During Where is Modern Art Now?, Dr Gus Casely-Hayford introduced the artist Grayson Perry as "everyone's favourite transvestite potter". After such a comment I surely had to had to check his work out, and I must say, I'm now quite a fan. He uses more than one technique to transfer the often brutal imagery onto surfaces, immitating collage. On clay!


so far my favourite, Hot Afternoon in 75, 1999

In Ugly Beauty, Waldemar Januszczak mentioned the British sculptor Rachel Whiteread, who apparently is the first woman to have won the Turner Prize back in 1993.

I've long considered the idea of negative space intriguing. For instance, imagine that it's never you moving, but the space around you moving you.. Well, most of Rachel's work focuses on exploring negative space. Take Untitled (One Hundred Spaces), 1997, below, which is a collection of resin casts of the empty space underneath one hundred chairs!


In a more recent project she made casts of packaging objects. In his review (worth reading for more about Rachel), David Row recalls:
"When I saw Whiteread's exhibit, it was still being unpacked, so there were actual packing materials beside Whiteread's sculptures of packing materials. Talk about life imitating art."


So let the Stuckists stick to their figures, but I think this is all brilliant. Towards the end of Ugly Beauty, Waldemar Januszczak concluded with the following idea about conceptual art:

"In an over-explained world, what could be more precious than the inexplicable?"

Tuesday, 5 January 2010

Conceptual Art

I discovered today the existence of the Stuckist movement, which, as amusing as the name may sound, has been producing figurative work in opposition to the currently dominating conceptual art. I myself have finally come to appreciate the latter, as long as the idea conveyed in the work manages to captivate me.

You have to admit that the art of today is less and less about the skill of the work and predominantly about the idea behind it - illustrating a different attitude towards an object; experimenting with an environment; shocking the public (although the last is probably no more, since we're becoming immune to provocative and daring works).
Contemporary exhibitions are dominated by installations and performance art that will illustrate our society to future generations just as, well, Baroque art illustrates 17th century society to us.

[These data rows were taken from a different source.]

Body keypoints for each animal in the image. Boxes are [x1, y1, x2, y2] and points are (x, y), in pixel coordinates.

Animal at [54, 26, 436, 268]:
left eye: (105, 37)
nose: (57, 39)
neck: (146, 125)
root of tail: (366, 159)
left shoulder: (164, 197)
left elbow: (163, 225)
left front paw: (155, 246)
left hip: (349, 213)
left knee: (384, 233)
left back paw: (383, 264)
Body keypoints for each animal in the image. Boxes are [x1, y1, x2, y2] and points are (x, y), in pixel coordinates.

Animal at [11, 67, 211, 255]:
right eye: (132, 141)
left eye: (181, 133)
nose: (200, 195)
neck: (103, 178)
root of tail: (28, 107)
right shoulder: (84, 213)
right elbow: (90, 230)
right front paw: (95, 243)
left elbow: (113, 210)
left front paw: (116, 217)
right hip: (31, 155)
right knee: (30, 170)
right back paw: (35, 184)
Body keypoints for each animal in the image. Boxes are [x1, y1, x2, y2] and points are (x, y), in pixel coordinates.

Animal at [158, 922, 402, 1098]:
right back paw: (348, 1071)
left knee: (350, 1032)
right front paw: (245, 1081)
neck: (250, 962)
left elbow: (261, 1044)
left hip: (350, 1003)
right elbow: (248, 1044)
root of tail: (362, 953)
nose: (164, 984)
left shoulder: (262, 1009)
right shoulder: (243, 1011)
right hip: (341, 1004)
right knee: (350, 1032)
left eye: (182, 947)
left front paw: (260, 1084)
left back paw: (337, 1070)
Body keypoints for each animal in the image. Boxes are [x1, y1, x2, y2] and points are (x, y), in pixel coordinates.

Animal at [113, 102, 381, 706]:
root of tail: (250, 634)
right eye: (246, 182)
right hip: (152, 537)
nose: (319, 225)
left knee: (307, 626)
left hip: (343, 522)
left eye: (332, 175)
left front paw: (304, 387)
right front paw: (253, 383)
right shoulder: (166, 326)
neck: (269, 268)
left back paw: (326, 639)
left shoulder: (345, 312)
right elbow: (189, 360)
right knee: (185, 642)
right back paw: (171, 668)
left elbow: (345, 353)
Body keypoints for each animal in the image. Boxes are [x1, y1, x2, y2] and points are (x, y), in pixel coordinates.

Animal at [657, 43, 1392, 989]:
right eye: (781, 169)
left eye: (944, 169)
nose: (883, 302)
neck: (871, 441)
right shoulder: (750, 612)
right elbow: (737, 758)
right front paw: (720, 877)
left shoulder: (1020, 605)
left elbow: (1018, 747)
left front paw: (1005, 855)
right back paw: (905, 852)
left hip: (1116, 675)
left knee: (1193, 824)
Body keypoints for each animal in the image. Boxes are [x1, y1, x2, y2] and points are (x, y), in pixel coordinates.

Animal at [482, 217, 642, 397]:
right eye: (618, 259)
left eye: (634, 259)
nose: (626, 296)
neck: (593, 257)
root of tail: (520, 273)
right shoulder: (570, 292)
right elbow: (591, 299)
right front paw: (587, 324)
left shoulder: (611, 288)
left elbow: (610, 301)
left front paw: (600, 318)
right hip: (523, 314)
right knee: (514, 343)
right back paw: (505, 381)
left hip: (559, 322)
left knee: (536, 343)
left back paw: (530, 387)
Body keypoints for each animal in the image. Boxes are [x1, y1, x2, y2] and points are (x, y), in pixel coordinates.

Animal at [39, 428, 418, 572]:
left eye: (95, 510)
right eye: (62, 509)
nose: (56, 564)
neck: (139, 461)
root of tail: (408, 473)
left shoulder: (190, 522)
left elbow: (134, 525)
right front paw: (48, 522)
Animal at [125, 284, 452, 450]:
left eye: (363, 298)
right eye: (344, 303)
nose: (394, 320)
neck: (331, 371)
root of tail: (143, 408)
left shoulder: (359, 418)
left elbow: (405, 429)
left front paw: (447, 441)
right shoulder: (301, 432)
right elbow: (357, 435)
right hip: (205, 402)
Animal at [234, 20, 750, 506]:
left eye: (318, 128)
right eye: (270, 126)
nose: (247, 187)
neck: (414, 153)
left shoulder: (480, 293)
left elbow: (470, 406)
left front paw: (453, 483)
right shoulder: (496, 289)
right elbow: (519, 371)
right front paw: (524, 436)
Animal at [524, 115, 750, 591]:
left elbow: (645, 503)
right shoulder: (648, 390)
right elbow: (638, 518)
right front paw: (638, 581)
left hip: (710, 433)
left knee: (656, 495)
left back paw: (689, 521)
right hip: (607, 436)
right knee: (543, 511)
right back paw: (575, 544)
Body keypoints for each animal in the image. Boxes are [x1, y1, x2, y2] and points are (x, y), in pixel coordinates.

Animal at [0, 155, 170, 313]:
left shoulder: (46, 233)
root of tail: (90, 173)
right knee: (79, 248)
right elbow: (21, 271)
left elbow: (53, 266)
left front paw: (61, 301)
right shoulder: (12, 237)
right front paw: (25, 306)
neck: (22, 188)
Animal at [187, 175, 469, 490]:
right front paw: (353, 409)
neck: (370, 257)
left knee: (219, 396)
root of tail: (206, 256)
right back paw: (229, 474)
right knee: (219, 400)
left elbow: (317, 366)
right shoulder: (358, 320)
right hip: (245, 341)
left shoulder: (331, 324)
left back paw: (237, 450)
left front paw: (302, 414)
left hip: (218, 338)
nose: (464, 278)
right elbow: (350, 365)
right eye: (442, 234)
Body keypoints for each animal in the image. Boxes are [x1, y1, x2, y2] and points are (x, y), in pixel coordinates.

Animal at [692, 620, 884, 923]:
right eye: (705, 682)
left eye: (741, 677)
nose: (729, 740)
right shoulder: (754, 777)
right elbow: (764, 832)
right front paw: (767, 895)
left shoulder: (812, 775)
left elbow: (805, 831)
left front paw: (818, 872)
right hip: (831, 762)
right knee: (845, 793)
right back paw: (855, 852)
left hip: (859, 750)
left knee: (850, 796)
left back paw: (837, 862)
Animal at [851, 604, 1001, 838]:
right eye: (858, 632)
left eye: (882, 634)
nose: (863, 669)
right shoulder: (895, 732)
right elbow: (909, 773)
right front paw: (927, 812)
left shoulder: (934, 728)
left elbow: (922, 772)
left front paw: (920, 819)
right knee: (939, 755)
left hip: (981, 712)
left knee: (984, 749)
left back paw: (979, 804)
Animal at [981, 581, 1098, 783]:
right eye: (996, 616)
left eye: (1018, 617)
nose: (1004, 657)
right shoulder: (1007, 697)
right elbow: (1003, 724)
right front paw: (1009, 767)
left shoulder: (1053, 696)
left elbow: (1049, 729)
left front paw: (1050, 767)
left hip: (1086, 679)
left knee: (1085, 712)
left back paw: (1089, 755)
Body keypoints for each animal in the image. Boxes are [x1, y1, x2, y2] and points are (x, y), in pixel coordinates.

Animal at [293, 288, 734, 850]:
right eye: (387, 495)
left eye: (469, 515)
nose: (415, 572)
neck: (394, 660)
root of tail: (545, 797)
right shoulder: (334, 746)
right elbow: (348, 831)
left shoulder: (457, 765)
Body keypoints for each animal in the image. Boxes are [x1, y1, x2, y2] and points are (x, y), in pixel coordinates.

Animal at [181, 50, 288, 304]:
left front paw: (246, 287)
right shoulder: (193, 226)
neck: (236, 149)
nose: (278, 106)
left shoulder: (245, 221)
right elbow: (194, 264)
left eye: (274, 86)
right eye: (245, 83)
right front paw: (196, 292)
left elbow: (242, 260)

Below are a few of my favourite pieces that the Stuckists would probably disaprove of:


Curtain by Daniel Arsham

Tee trinken by Lei Xue


Believe it or not, I find these to be just as deserving of the label 'art' as a painting by Rembrandt.

Artists by Artists

I've thought of putting together a collection of portraits of artists depicted by other artists. Works like that have always interested me particularly, for they illustrate connections and relationships you never thought existed between individual names.

Did you know for instance that there was a close group of Impressionists living and working side by side in Paris, but that Edgar Degas was never a part of them due to quarrels? I find such trivia fascinating and it's time I started recording it.

First is old friend Van Gogh drawn by my beloved Henri de Toulouse-Lautrec in 1887:


Observing a work like this I begin imagining how the sitting for the portrait may have taken place. The idea alone that two such talents were in the same room together excites me. There is surely a story behind it. Oh how I'd like to know every such story.